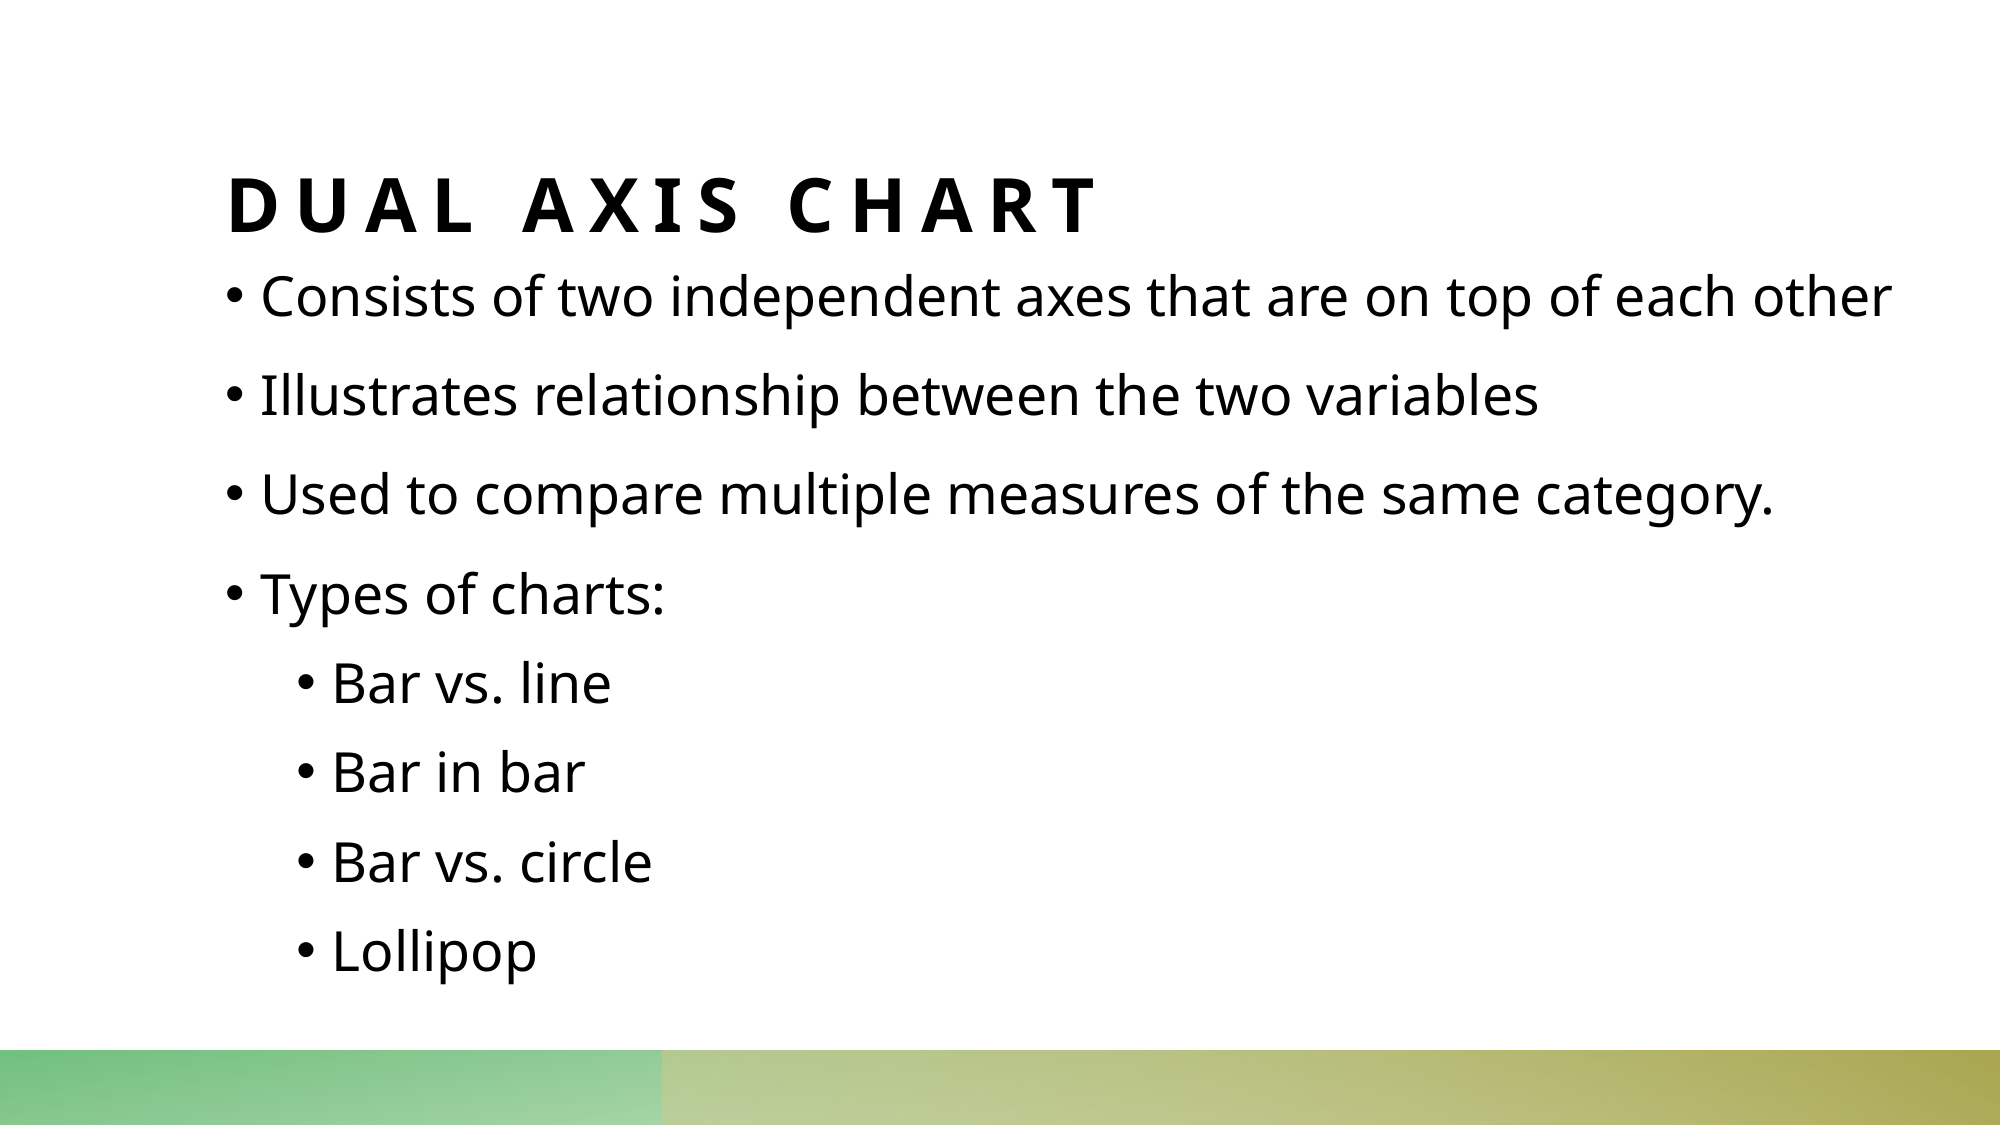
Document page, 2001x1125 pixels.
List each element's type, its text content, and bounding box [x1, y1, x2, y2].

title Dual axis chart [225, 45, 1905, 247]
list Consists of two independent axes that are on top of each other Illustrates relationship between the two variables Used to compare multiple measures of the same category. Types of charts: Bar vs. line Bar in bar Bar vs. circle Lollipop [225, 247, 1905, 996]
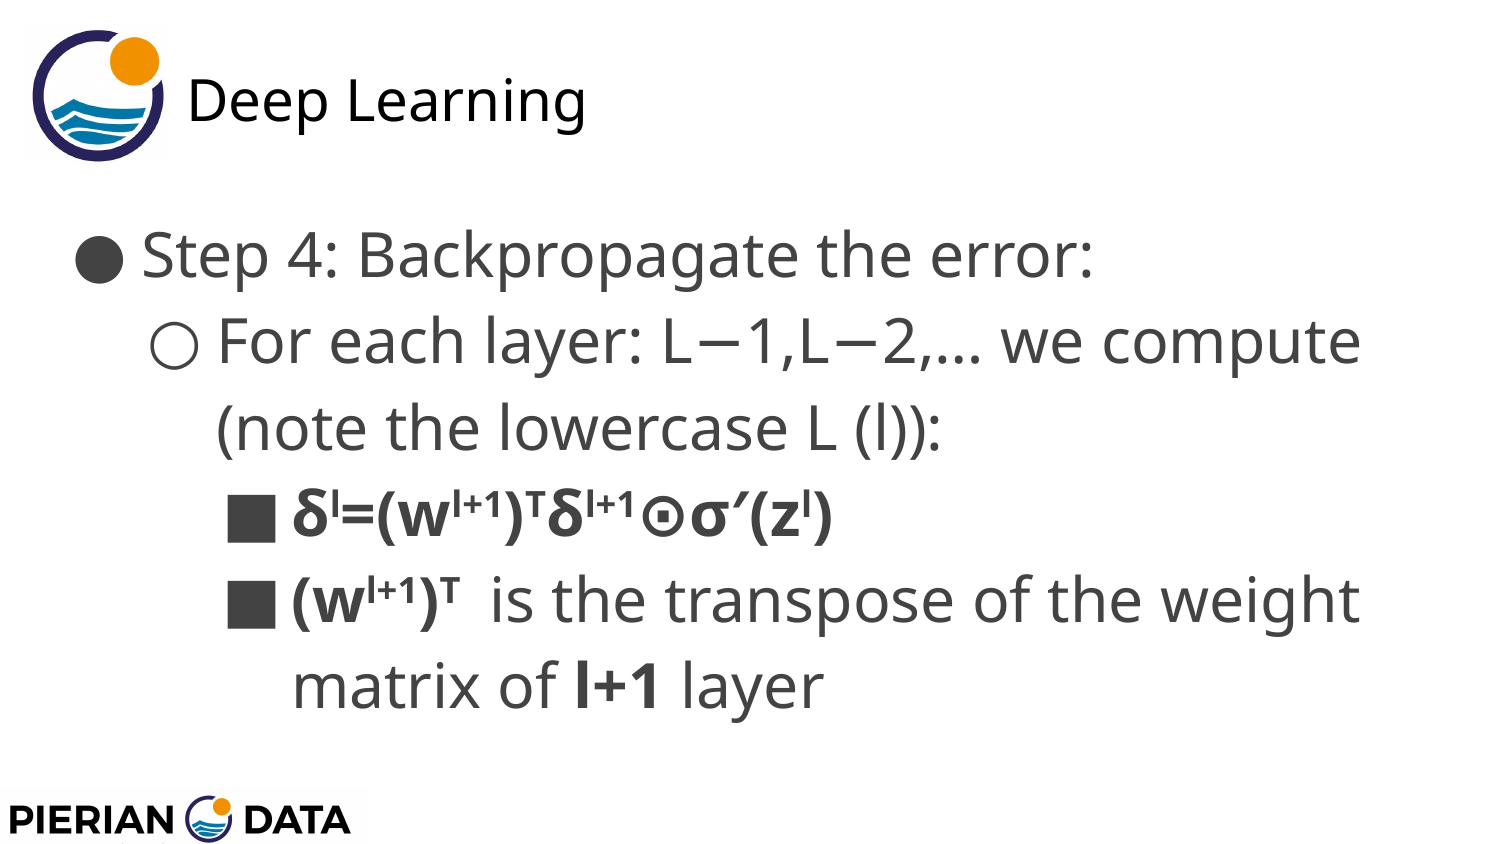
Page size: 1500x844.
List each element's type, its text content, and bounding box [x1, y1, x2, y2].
•••
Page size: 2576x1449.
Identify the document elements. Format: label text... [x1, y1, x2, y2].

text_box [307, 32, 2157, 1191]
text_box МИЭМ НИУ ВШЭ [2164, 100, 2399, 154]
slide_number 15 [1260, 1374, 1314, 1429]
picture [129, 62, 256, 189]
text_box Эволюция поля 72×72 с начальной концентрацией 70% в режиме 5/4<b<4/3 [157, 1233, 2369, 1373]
•••
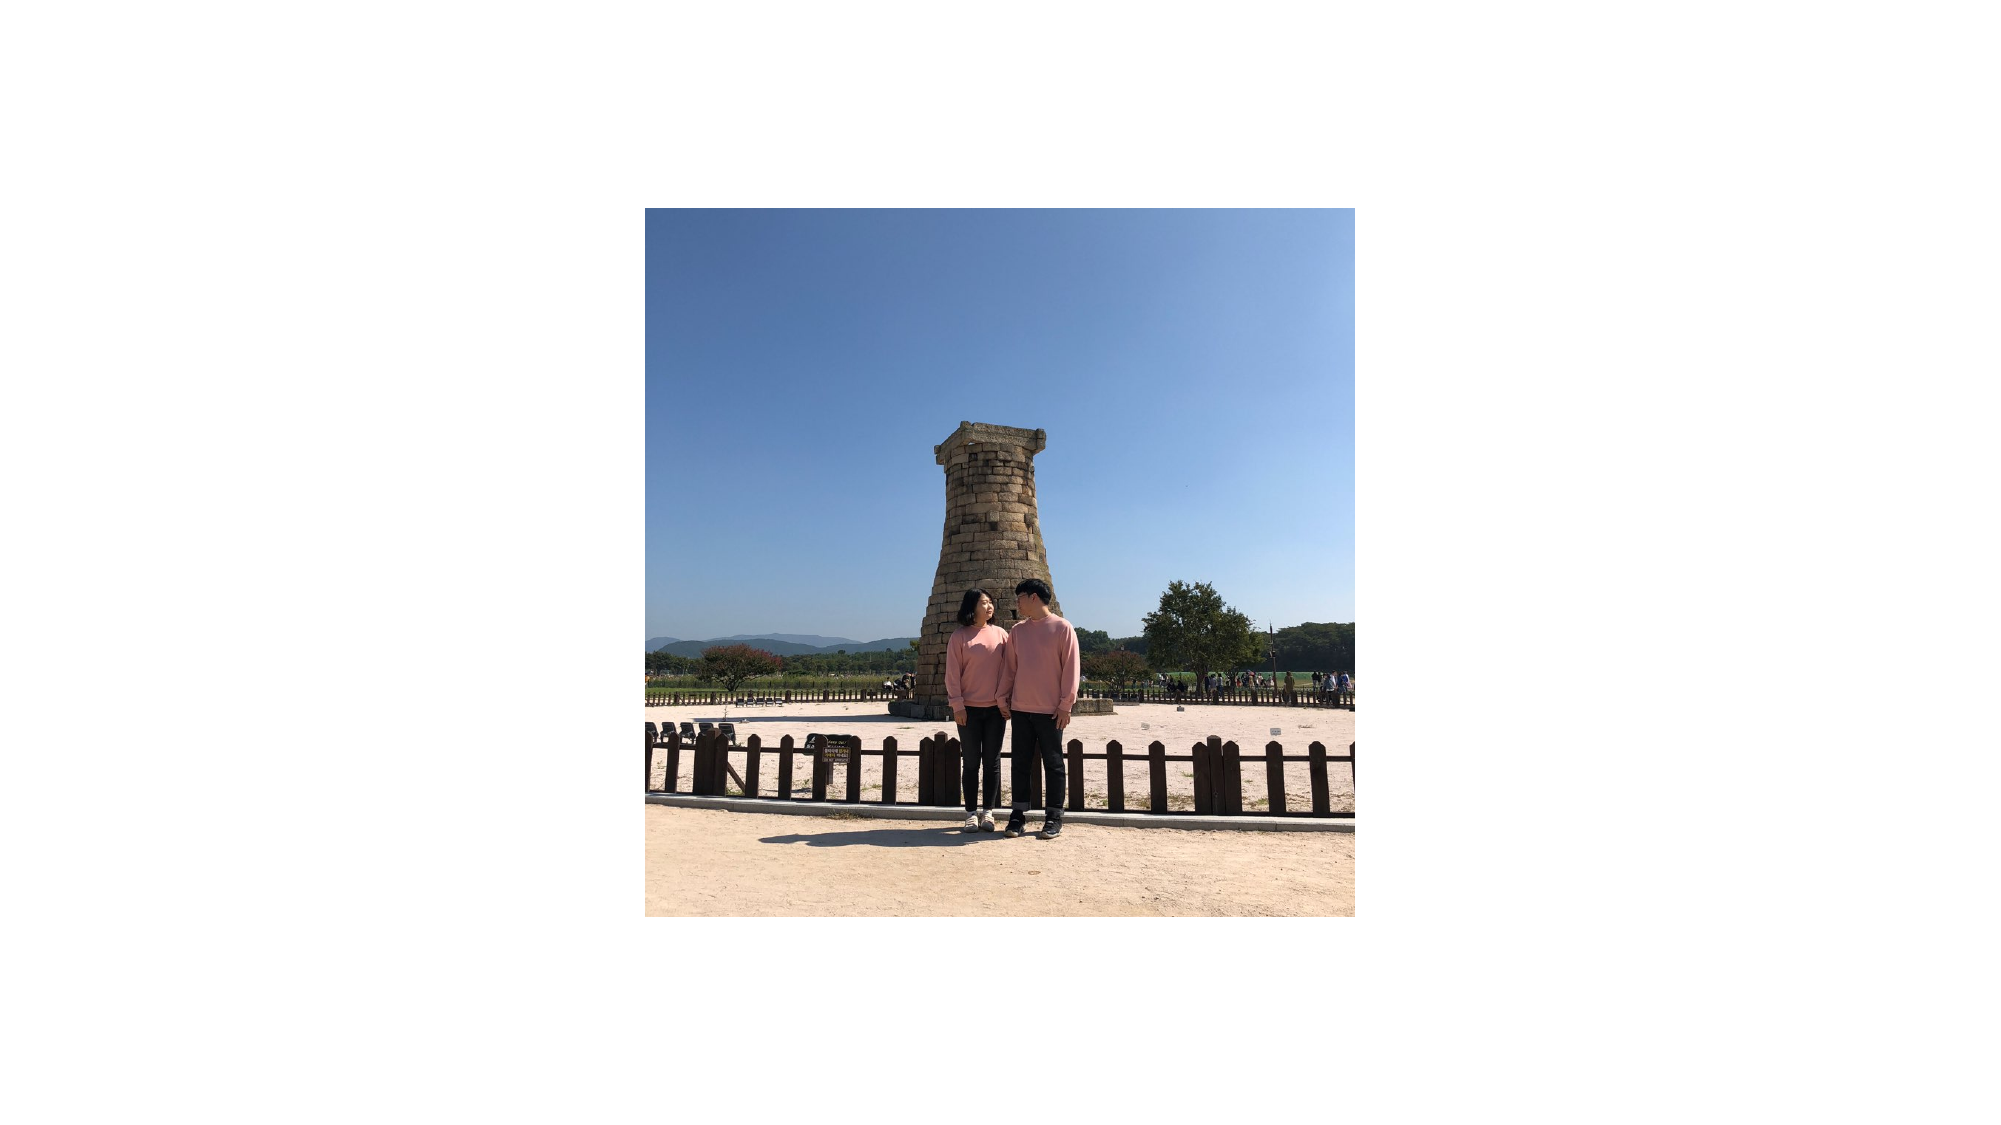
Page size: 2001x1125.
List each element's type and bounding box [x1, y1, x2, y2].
•••
Exercise prompt>
In the entries above, how many lines include the word "size"? Only the number should be given.

Task solution>
3